Par ailleurs, une nouvelle loi de régularisation sur des critères lisibles pour tous, transparents et non discrétionnaires, donnant droit à un recours auprès d’une instance indépendante, est une nécessité pour des raisons d’efficacité économique et d’équité. Il faut aussi lutter contre les trafics de main-d’oeuvre en pénalisant les donneurs d’ordres dans les chaînes de sous-traitance en cascade dans les secteurs comme le BTP, le textile ou la restauration.
(...)

En second lieu, il faut désinstrumentaliser les migrations de travail (...)

En troisième lieu, une politique d’immigration efficace est une politique qui favorise la mobilité des migrants en garantissant la transférabilité et la continuité des droits. (...)

Il faut ensuite repenser complètement la coopération de l’Union européenne, et de la France en particulier, avec les pays du Sud, et tout particulièrement du sud de la Méditerranée. (...)

Il faut également éliminer ou réduire fortement les prélèvements sur les transferts des migrants, qui représentent aujourd’hui la première source d’entrée de devises dans les pays en développement. (...)
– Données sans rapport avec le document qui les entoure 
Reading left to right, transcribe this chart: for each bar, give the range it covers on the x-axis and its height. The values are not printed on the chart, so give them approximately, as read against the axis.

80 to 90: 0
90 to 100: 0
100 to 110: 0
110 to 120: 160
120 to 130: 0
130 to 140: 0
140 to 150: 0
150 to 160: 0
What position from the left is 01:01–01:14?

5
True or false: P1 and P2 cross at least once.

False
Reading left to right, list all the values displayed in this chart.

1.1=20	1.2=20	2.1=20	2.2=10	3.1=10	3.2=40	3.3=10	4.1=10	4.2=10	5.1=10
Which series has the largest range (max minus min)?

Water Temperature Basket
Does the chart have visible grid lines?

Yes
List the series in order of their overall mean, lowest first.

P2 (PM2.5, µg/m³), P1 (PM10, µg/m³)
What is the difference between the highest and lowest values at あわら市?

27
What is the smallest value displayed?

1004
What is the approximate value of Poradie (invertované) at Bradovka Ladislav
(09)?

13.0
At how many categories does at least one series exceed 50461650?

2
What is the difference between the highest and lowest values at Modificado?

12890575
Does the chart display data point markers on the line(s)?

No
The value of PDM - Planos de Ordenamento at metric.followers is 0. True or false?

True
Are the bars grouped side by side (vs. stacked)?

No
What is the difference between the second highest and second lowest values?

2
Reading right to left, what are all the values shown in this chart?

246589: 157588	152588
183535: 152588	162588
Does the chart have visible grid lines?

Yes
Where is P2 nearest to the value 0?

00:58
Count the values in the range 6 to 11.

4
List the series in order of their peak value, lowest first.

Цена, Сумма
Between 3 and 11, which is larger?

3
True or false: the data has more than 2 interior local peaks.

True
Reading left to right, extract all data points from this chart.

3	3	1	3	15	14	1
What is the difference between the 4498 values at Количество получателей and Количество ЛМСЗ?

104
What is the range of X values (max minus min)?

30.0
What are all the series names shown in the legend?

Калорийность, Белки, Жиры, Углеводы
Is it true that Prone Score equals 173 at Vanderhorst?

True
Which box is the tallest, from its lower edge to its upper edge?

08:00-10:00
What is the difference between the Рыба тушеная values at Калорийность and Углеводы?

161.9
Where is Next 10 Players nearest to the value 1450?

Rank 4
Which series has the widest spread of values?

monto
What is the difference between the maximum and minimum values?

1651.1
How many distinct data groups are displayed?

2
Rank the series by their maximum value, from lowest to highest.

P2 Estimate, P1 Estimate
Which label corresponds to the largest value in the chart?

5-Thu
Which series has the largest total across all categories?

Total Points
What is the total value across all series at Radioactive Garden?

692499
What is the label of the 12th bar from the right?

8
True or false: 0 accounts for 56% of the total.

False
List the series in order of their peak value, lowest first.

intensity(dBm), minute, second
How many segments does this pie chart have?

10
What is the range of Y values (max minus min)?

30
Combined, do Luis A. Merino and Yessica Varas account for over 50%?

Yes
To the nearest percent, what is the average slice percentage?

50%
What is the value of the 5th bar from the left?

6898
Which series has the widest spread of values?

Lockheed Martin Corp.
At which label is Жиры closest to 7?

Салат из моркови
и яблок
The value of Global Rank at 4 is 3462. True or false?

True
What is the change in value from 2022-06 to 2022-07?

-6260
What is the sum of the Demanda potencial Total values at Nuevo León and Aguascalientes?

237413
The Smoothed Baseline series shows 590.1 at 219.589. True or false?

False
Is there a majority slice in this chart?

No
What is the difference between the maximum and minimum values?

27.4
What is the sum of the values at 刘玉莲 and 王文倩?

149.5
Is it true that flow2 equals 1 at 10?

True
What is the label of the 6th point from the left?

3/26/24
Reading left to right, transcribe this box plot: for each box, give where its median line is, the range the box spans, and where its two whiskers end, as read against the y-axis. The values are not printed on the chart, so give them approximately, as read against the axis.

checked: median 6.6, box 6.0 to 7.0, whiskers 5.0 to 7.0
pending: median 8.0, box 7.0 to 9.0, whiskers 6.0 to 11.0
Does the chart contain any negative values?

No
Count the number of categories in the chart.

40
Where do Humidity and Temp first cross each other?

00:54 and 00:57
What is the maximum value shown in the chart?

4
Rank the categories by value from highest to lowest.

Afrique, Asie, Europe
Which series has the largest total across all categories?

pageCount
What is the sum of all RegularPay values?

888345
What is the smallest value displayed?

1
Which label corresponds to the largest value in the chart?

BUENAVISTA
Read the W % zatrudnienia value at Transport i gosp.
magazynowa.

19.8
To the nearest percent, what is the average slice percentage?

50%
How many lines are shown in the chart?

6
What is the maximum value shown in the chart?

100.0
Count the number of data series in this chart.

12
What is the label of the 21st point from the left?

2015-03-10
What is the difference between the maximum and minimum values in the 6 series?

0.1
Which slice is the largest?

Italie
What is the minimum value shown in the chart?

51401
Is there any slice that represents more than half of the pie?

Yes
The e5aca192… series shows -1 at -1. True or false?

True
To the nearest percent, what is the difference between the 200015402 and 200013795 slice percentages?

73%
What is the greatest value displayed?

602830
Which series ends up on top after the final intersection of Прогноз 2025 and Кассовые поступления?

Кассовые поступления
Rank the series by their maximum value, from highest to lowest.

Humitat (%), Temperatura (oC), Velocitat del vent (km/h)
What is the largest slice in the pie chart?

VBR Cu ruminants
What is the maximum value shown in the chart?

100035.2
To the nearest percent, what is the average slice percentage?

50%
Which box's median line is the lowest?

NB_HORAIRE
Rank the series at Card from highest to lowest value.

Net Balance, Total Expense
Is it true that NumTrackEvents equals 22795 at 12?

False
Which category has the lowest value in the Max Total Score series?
Il est enfin possible de penser une politique de partage plus équitable des bénéfices de la mobilité internationale des qualifiés, qui font parfois cruellement défaut à l’économie de leur pays d’origine, qui a souvent contribué à financer la formation. (...)

Le nouveau président sera confronté à son bilan en matière d’immigration. S’il est juste et efficace, il pourra le mettre à son actif et s’enorgueillir d’avoir contribué à faire porter sur l’immigration un nouveau regard. Inversement, si cette question reste maltraitée, sous-estimée, voire abandonnée à ses pourfendeurs, elle risque de ternir l’image du changement démocratique que des millions de français ont appelé de leurs voeux le 6 mai.